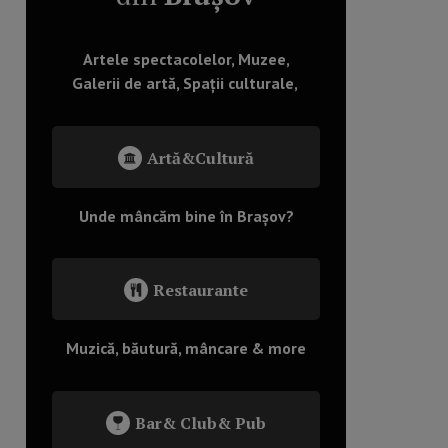
Artele spectacolelor, Muzee,
Galerii de artă, Spații culturale,
Artă&Cultură
Unde mâncăm bine în Brașov?
Restaurante
Muzică, băutură, mâncare & more
Bar& Club& Pub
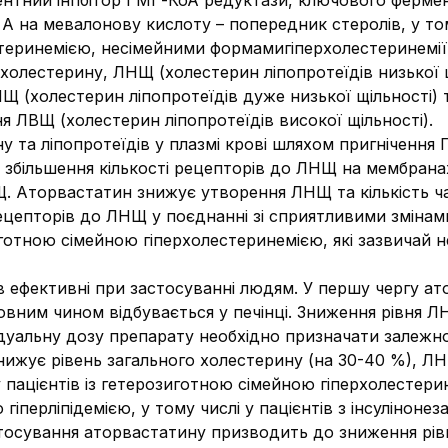
нтний інгібітор ГМГ-КоА редуктази, ключового фермент
 на мевалонову кислоту – попередник стеролів, у том
теринемією, несімейними формамигіперхолестеринемії,
холестерину, ЛНЩ (холестерин ліпопротеїдів низької щ
(холестерин ліпопротеїдів дуже низької щільності) та
 ЛВЩ (холестерин ліпопротеїдів високої щільності).
 та ліпопротеїдів у плазмі крові шляхом пригнічення
к збільшення кількості рецепторів до ЛНЩ на мембран
НЩ. Аторвастатин знижує утворення ЛНЩ та кількість 
 рецепторів до ЛНЩ у поєднанні зі сприятливими зміна
готною сімейною гіперхолестеринемією, які зазвичай н
ів ефективні при застосуванні людям. У першу чергу ат
вним чином відбувається у печінці. Зниження рівня Л
ідуальну дозу препарату необхідно призначати залежно
ижує рівень загального холестерину (на 30-40 %), ЛНЩ
 у пацієнтів із гетерозиготною сімейною гіперхолестер
гіперліпідемією, у тому числі у пацієнтів з інсулінон
астосування аторвастатину призводить до зниження рі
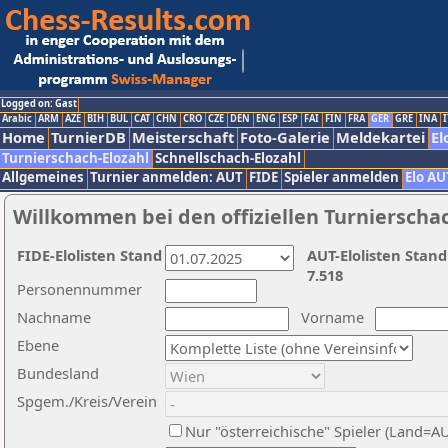
Logged on: Gast
Arabic
ARM
AZE
BIH
BUL
CAT
CHN
CRO
CZE
DEN
ENG
ESP
FAI
FIN
FRA
GER
GRE
INA
I
Home
TurnierDB
Meisterschaft
Foto-Galerie
Meldekartei
El
Turnierschach-Elozahl
Schnellschach-Elozahl
Allgemeines
Turnier anmelden: AUT
FIDE
Spieler anmelden
Elo AU
Willkommen bei den offiziellen Turnierscha
FIDE-Elolisten Stand
AUT-Elolisten Stand
7.518
Personennummer
Nachname
Vorname
Ebene
Bundesland
Spgem./Kreis/Verein
Nur "österreichische" Spieler (Land=A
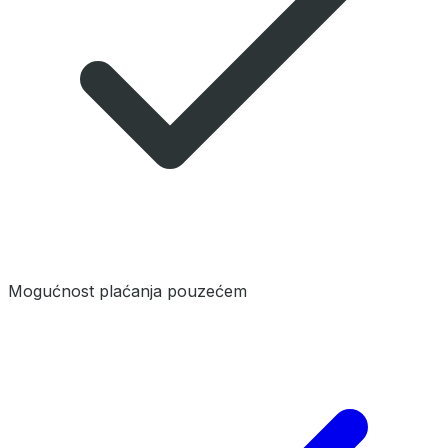
Mogućnost plaćanja pouzećem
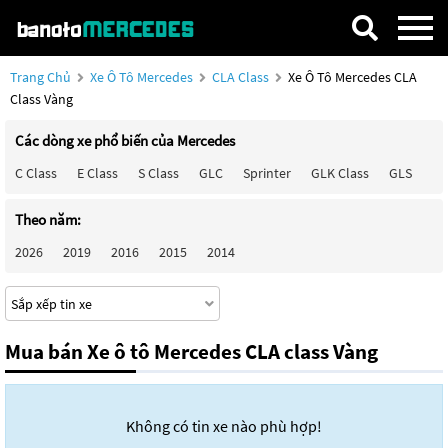
Trang Chủ
Xe Ô Tô Mercedes
CLA Class
Xe Ô Tô Mercedes CLA
Class Vàng
Các dòng xe phổ biến của Mercedes
C Class
E Class
S Class
GLC
Sprinter
GLK Class
GLS
Ma
Theo năm:
2026
2019
2016
2015
2014
Mua bán Xe ô tô Mercedes CLA class Vàng
Không có tin xe nào phù hợp!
------
Before returning the records above, remove the pictures, and keep every other word exactly as it is.

Artele spectacolelor, Muzee,
Galerii de artă, Spații culturale,
Artă&Cultură
Unde mâncăm bine în Brașov?
Restaurante
Muzică, băutură, mâncare & more
Bar& Club& Pub
нтний інгібітор ГМГ-КоА редуктази, ключового фермент
 на мевалонову кислоту – попередник стеролів, у том
теринемією, несімейними формамигіперхолестеринемії,
холестерину, ЛНЩ (холестерин ліпопротеїдів низької щ
(холестерин ліпопротеїдів дуже низької щільності) та
 ЛВЩ (холестерин ліпопротеїдів високої щільності).
 та ліпопротеїдів у плазмі крові шляхом пригнічення
к збільшення кількості рецепторів до ЛНЩ на мембран
НЩ. Аторвастатин знижує утворення ЛНЩ та кількість 
 рецепторів до ЛНЩ у поєднанні зі сприятливими зміна
готною сімейною гіперхолестеринемією, які зазвичай н
ів ефективні при застосуванні людям. У першу чергу ат
вним чином відбувається у печінці. Зниження рівня Л
ідуальну дозу препарату необхідно призначати залежно
ижує рівень загального холестерину (на 30-40 %), ЛНЩ
 у пацієнтів із гетерозиготною сімейною гіперхолестер
гіперліпідемією, у тому числі у пацієнтів з інсулінон
астосування аторвастатину призводить до зниження рі
Logged on: Gast
Arabic
ARM
AZE
BIH
BUL
CAT
CHN
CRO
CZE
DEN
ENG
ESP
FAI
FIN
FRA
GER
GRE
INA
I
Home
TurnierDB
Meisterschaft
Foto-Galerie
Meldekartei
El
Turnierschach-Elozahl
Schnellschach-Elozahl
Allgemeines
Turnier anmelden: AUT
FIDE
Spieler anmelden
Elo AU
Willkommen bei den offiziellen Turnierscha
FIDE-Elolisten Stand
AUT-Elolisten Stand
7.518
Personennummer
Nachname
Vorname
Ebene
Bundesland
Spgem./Kreis/Verein
Nur "österreichische" Spieler (Land=A
Mogućnost plaćanja pouzećem
Trang Chủ
Xe Ô Tô Mercedes
CLA Class
Xe Ô Tô Mercedes CLA
Class Vàng
Các dòng xe phổ biến của Mercedes
C Class
E Class
S Class
GLC
Sprinter
GLK Class
GLS
Ma
Theo năm:
2026
2019
2016
2015
2014
Mua bán Xe ô tô Mercedes CLA class Vàng
Không có tin xe nào phù hợp!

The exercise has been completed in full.